Extract provided:
################
Question Four
A simple pendulum is used in a physics laboratory experiment to obtain an experimental value for the
gravitational acceleration, g . A student measures the length of the pendulum to be 0.510 meters, displaces
it 10 o
from the equilibrium position, and releases it. Using a stopwatch, the student determines that the
period of the pendulum is 1.44 s. Determine the experimental value of the gravitational acceleration in
two decimal places and the angular speed of the pendulum.
Period=2PIsqrt(l/g) solve for g.
To determine the experimental value of the gravitational acceleration and the angular speed of the pendulum, we can use the formula for the period of a simple pendulum.
The formula for the period of a pendulum is given by:
T = 2π√(L/g)
Where:
T = Period of the pendulum
L = Length of the pendulum
g = Gravitational acceleration
In this case, the student has measured the length of the pendulum (L) as 0.510 meters and determined the period (T) as 1.44 seconds.
################
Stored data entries
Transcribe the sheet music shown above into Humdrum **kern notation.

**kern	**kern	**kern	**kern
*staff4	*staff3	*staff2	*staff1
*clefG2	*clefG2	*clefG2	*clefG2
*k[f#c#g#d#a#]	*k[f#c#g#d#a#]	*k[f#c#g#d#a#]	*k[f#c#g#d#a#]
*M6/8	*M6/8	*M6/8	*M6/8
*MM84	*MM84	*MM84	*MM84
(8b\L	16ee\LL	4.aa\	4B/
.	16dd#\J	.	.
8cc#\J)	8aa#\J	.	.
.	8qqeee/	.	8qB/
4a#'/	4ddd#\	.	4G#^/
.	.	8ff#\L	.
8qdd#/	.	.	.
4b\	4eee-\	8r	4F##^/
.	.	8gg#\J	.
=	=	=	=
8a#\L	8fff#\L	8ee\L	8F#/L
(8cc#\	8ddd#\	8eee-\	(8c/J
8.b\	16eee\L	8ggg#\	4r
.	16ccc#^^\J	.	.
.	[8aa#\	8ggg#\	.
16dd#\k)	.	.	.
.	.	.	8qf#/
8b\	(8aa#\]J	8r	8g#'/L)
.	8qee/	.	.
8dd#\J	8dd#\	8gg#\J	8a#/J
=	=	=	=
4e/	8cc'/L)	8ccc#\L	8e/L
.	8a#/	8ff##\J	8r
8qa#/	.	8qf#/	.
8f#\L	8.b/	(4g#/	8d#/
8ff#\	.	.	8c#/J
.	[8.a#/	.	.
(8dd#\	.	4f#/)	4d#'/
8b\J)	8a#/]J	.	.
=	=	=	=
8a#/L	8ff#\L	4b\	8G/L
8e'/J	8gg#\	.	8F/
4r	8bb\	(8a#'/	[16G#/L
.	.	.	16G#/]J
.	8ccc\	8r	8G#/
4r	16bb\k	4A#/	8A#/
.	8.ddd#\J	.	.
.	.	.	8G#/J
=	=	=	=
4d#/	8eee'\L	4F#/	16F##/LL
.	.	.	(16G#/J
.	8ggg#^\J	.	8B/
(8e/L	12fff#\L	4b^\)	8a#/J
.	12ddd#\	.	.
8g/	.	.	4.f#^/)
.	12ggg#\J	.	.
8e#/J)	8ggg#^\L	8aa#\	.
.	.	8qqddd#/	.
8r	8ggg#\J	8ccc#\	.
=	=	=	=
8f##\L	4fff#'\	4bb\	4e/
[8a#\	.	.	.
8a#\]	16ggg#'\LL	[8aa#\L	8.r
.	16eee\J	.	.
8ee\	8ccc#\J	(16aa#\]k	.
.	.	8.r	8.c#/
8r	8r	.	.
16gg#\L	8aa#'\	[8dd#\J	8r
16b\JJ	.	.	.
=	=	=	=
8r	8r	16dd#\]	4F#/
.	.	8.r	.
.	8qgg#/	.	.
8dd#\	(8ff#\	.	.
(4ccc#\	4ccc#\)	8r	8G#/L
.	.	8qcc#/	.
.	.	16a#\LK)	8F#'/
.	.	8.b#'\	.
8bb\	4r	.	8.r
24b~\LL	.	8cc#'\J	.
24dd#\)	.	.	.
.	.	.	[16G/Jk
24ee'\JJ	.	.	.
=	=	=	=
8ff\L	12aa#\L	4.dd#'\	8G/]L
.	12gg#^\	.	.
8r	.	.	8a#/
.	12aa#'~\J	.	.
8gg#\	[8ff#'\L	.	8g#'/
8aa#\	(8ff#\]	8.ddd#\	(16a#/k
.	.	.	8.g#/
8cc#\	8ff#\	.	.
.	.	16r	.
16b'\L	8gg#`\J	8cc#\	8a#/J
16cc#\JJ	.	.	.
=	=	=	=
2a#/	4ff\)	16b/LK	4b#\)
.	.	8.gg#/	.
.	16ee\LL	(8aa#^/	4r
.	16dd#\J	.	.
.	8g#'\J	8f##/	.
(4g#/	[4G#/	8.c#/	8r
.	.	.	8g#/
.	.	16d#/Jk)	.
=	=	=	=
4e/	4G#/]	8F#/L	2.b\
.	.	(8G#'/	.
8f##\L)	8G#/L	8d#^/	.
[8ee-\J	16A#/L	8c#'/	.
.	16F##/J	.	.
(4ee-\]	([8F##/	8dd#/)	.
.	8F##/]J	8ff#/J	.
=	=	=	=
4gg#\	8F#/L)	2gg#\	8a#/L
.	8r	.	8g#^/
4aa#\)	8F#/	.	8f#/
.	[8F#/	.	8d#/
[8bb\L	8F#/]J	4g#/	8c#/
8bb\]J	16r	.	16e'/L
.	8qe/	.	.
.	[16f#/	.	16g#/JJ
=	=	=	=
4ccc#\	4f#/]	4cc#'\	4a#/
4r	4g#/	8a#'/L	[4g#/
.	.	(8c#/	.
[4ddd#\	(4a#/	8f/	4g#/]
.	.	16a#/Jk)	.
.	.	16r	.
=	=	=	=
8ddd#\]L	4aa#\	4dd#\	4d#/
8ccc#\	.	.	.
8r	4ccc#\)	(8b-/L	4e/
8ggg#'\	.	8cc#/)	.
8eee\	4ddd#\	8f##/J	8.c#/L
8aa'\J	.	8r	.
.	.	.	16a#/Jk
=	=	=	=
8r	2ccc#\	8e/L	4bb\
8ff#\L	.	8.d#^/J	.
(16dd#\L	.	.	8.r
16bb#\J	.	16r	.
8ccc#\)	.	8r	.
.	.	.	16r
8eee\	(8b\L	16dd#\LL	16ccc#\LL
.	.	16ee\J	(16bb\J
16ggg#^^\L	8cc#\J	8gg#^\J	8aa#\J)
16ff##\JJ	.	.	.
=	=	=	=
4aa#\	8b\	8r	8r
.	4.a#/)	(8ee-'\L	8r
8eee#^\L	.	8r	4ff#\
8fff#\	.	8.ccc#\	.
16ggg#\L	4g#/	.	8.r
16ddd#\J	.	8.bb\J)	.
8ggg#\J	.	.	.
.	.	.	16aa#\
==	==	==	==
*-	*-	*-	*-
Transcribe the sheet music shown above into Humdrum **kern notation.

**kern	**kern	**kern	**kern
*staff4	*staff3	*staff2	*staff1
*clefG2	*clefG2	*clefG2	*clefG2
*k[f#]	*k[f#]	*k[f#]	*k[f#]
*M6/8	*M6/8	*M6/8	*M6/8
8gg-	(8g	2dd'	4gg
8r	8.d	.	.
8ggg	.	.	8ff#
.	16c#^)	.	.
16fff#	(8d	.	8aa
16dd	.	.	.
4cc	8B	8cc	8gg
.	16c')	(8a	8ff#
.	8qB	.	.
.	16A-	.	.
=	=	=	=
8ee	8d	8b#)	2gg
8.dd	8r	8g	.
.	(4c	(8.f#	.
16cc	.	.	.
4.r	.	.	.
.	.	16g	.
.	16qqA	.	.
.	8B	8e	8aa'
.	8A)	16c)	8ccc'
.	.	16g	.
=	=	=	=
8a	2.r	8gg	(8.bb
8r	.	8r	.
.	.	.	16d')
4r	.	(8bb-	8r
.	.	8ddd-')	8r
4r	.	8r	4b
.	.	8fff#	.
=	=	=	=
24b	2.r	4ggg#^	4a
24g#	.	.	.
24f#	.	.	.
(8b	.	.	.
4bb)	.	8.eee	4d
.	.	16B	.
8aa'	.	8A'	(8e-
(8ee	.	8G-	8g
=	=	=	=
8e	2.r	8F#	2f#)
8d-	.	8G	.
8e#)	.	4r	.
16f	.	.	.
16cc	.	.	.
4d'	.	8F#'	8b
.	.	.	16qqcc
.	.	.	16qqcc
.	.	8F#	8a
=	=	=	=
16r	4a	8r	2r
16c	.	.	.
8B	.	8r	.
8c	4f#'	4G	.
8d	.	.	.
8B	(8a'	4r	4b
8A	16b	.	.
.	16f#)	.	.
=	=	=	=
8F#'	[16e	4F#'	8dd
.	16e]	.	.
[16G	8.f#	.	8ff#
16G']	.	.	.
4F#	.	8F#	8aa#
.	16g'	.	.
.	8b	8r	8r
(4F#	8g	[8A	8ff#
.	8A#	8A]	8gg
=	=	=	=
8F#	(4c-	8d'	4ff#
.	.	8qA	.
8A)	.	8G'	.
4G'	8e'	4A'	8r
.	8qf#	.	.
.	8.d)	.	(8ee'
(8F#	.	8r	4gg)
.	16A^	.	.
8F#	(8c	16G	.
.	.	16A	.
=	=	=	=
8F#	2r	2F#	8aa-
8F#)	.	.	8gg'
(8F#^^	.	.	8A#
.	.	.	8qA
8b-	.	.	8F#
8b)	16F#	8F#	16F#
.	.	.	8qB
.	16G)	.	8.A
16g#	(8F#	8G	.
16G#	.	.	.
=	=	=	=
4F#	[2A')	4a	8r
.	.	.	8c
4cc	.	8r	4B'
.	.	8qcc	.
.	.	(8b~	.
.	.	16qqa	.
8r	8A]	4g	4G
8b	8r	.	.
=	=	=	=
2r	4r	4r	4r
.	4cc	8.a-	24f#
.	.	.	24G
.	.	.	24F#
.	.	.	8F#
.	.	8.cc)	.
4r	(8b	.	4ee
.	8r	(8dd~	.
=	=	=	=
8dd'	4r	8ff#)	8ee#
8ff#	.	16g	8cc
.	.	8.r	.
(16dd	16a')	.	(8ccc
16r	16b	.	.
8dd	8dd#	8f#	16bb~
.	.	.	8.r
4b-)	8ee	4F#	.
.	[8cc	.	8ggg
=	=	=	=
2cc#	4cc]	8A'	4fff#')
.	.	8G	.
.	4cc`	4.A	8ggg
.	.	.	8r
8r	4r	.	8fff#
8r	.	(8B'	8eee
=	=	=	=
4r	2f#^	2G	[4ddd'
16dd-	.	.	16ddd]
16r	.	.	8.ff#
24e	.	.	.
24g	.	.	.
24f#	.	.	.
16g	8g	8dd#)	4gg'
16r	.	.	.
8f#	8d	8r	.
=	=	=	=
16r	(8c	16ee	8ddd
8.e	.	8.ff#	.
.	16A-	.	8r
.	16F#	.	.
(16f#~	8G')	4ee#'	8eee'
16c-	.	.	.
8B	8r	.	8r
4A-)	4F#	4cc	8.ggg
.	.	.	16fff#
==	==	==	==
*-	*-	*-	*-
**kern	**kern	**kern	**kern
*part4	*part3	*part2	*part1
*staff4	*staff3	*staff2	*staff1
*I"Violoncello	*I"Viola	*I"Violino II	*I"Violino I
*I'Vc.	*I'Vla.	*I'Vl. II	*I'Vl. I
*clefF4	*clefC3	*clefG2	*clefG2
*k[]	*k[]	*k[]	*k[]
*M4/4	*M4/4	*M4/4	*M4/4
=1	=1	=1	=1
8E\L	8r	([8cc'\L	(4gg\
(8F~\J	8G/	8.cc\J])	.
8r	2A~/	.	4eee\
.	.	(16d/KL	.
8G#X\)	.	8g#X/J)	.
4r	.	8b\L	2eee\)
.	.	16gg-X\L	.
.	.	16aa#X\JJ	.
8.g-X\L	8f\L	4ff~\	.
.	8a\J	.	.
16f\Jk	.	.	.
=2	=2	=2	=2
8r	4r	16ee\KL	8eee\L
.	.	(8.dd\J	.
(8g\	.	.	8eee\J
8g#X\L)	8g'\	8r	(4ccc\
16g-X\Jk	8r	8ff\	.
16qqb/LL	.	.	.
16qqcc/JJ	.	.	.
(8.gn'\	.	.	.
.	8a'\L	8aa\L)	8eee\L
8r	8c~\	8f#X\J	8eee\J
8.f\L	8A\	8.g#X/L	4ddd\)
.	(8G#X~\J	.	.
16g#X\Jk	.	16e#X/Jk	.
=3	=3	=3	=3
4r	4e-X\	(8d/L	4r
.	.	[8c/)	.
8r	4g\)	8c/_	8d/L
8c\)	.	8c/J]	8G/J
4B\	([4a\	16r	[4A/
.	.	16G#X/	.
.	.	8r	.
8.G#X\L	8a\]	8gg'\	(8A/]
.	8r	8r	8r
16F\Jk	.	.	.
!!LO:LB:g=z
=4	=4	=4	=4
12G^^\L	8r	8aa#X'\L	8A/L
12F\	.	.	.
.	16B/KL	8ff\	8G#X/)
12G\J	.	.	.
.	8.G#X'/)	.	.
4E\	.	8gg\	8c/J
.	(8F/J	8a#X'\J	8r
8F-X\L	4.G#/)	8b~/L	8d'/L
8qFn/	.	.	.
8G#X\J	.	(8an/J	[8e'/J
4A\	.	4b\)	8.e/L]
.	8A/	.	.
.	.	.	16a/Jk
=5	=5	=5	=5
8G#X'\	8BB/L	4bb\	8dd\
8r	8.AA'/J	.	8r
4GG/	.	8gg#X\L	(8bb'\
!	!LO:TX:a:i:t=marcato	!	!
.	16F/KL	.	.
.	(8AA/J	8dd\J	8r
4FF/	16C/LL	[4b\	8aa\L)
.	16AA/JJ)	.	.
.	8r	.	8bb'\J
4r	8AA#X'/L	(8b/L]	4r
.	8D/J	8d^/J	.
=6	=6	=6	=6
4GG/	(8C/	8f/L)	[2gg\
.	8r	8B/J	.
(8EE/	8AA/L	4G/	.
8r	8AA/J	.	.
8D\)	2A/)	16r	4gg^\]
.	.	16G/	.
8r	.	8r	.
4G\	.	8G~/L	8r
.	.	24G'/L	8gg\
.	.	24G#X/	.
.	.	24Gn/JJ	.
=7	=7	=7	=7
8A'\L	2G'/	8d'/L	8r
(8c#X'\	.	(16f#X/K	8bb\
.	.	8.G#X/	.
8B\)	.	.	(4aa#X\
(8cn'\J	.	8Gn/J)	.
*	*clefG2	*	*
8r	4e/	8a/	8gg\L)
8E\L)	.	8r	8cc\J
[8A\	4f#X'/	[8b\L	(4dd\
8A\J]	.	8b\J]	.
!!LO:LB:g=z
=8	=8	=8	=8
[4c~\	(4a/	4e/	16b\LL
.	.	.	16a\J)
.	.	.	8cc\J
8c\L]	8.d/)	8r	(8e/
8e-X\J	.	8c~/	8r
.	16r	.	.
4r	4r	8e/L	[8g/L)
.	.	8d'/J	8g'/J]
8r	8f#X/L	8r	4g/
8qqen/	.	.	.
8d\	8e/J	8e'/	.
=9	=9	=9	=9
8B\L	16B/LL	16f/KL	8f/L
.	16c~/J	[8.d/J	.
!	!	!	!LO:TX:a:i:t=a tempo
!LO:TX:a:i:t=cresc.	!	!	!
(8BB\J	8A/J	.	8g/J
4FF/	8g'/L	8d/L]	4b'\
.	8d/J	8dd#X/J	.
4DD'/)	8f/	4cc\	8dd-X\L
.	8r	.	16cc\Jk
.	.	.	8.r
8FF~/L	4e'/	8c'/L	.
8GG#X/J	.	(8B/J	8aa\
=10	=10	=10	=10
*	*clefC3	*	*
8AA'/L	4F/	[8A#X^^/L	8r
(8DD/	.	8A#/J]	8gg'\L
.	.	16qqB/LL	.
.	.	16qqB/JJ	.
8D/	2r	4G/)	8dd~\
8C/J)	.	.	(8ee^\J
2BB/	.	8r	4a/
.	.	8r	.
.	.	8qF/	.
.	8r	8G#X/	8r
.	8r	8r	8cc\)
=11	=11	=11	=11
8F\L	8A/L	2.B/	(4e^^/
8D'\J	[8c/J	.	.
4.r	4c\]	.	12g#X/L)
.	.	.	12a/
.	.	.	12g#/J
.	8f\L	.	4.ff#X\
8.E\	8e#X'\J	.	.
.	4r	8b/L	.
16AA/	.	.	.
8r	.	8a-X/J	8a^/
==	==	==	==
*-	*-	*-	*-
################
Questions on the material:
a: Reproduce verbatim the part of the pendulum text that begins with "Question Four" and ends after "solve for g.".
b: Extend the pendulum text onward from its final sentence.

Answers to the problems:
a:
Question Four
A simple pendulum is used in a physics laboratory experiment to obtain an experimental value for the
gravitational acceleration, g . A student measures the length of the pendulum to be 0.510 meters, displaces
it 10 o
from the equilibrium position, and releases it. Using a stopwatch, the student determines that the
period of the pendulum is 1.44 s. Determine the experimental value of the gravitational acceleration in
two decimal places and the angular speed of the pendulum.
Period=2PIsqrt(l/g) solve for g.

b:
To find the experimental value of the gravitational acceleration (g), we can rearrange the formula as follows:
g = (4π²L) / T²
Substituting the known values gives:
g = (4π² * 0.510) / (1.44²)
Let's calculate it step by step:
Step 1: Calculate (1.44²)
1.44² = 2.0736
Step 2: Calculate (4π² * 0.510)
4π² = 39.478
39.478 * 0.510 = 20.19598
Step 3: Calculate (20.19598 / 2.0736)
20.19598 / 2.0736 = 9.7449
Therefore, the experimental value of the gravitational acceleration is approximately 9.74 m/s².
To find the angular speed of the pendulum, we can use the formula:
ω = 2π / T
Where:
ω = Angular speed of the pendulum
T = Period of the pendulum
Substituting the known value of T = 1.44 seconds, we can calculate:
ω = 2π / 1.44
Let's calculate it:
Step 1: Calculate (2π)
2π = 6.2832
Step 2: Calculate (6.2832 / 1.44)
6.2832 / 1.44 = 4.356
Therefore, the angular speed of the pendulum is approximately 4.36 rad/s.